The question of what constitutes free speech and what constitutes criminal threats is one federal courts have struggled with, especially after 2003, when the Supreme Court, in Virginia v. Black, ruled that burning a cross could sometimes count as free speech. Since then, courts faced with the issue have split on whether to prove a statement is a “true threat” prosecutors must prove (beyond a reasonable doubt) that the speaker intended the statement to be a threat or whether a “reasonable person” would find the statement threatening. According to Elonis’ attorneys, whether or not Elonis’ statements were criminal threats depends on whether Elonis intended them to be actual threats, which they say he did not. In fact, Elonis’ attorneys claim their client wasn’t threatening anyone—they say he was just imitating Eminem.

In granting review, the Roberts Court is set to look at both this question of whether the “subjective intent” of the speaker governs generally for purposes of the First Amendment, but also specifically what standard applies to the statute under which Elonis’ was convicted. This statutory question was added by the Court when it decided to grant review, and leaves open the possibility of a narrow ruling.

But a broad ruling from the Court could have far-reaching consequences. Extreme anti-abortion advocate Angel Dillard has claimed her letter promising explosives under the car of Kansas abortion provider Dr.
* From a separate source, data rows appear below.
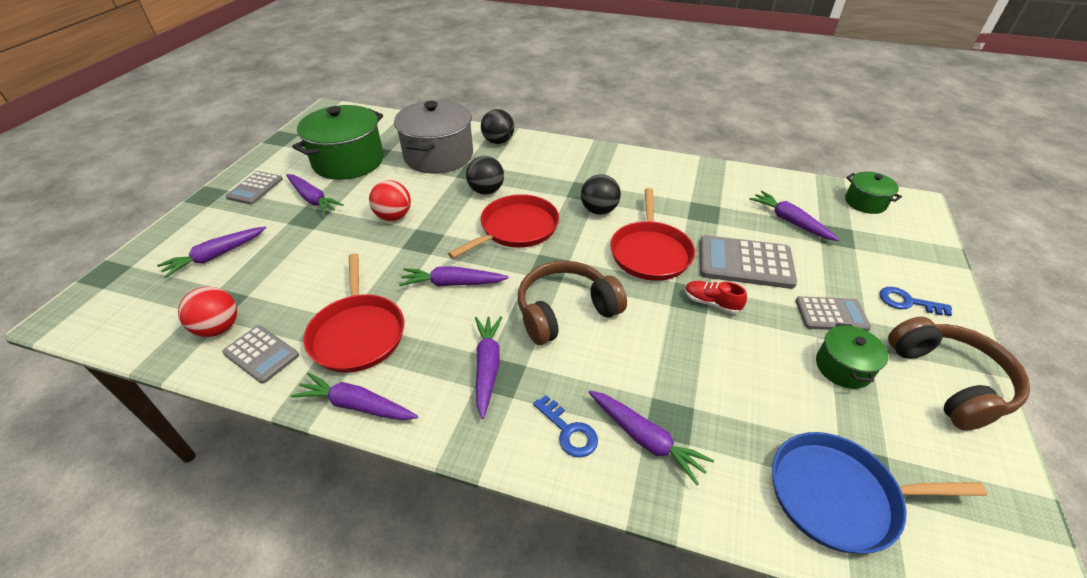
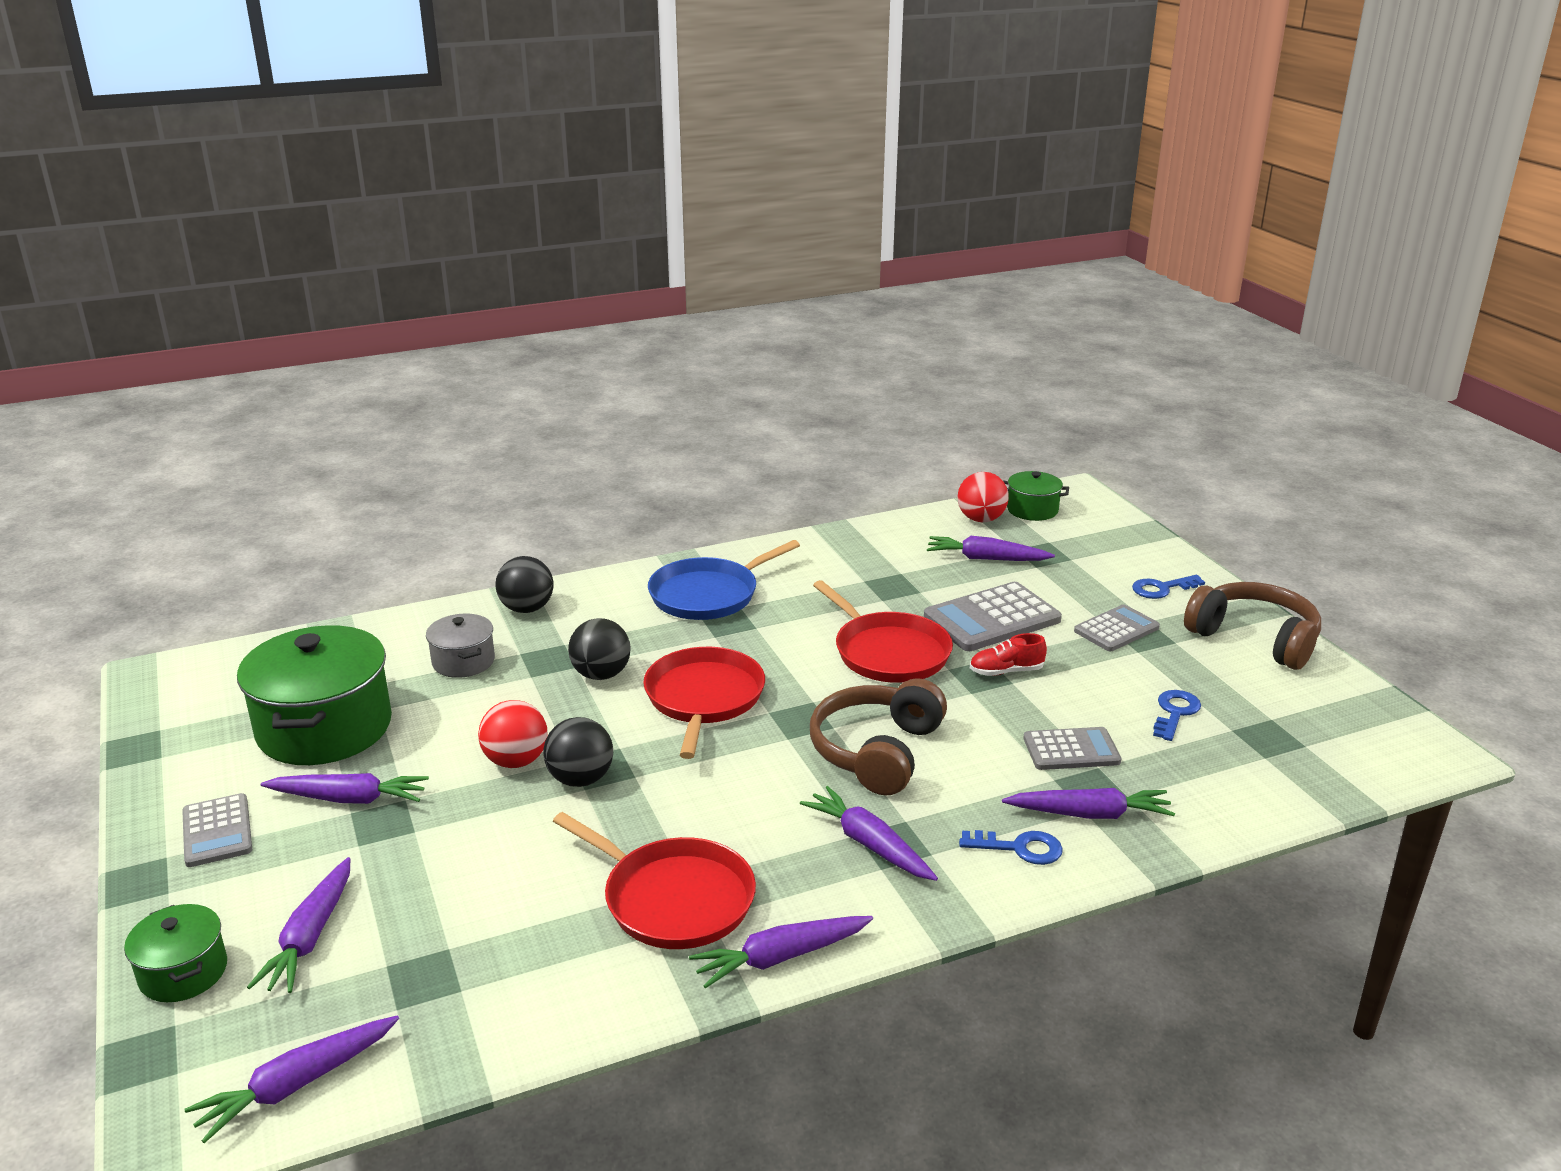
camera: 40 degrees left, 15 degrees down
(219, 328) = (470, 1000): red ball -> red ball (981, 519)
(261, 354) = (581, 987): grey calculator -> grey calculator (1071, 750)
(438, 156) = (463, 661): grey pot -> grey pot, size x0.51
(452, 283) = (711, 791): purple carrot -> purple carrot (296, 1085)
(599, 210) = (775, 634): black ball -> black ball (580, 779)
(805, 402) = (1175, 712): none -> blue key
(839, 496) = (1270, 766): blue pan -> blue pan (708, 594)
(843, 367) = (1172, 669): green pot -> green pot (183, 972)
Mila Means did not violate the Freedom of Access to Clinic Entrances (FACE) Act because it wasn’t a “true threat.” Dillard sent the letter to Means to dissuade her from performing abortions in Wichita after the murder of Dr. George Tiller. Dillard also sought to exclude her jailhouse communications with Tiller’s confessed murder, Scott Roeder, as protected by a “ministerial exception,” claiming she was visiting Roeder to minister to him.

Then there’s the case of Mark Holick, a pastor who argues that his “wanted”-style poster featuring the picture and home address of a Wichita abortion clinic operator is also protected speech.

Ultimately, though, the outcome of the case could turn on how seriously the Supreme Court takes online threats, and especially online threats against women. Elonis’ case is littered with his violent threats, but even if the court finds him an unsympathetic plaintiff, that’s not the same as believing his actions were criminal threats. Maybe that’s not entirely a bad thing. After all, in First Amendment terms the answer to bad speech is usually more speech.

But if the Court holds Elonis’ statements were not threats but instead run-of-the-mill First Amendment misogyny, where does that leave us? If a notorious anti-abortion radical can defend sending a letter to an abortion provider in which she says there will be a bomb under her car by claiming that she didn’t mean it, what then? Like the First Amendment fight over abortion clinic buffer zones in McCullen v. Coakley, the First Amendment fight in Elonis is as much a fight over whether or not the law should recognize a right to be left alone. But just like McCullen, given the fact that the speech in question primarily targets women, I’m not that hopeful a majority of justices on the Roberts Court will agree they were criminal threats.

The Supreme Court will hear arguments in the Elonis case next term.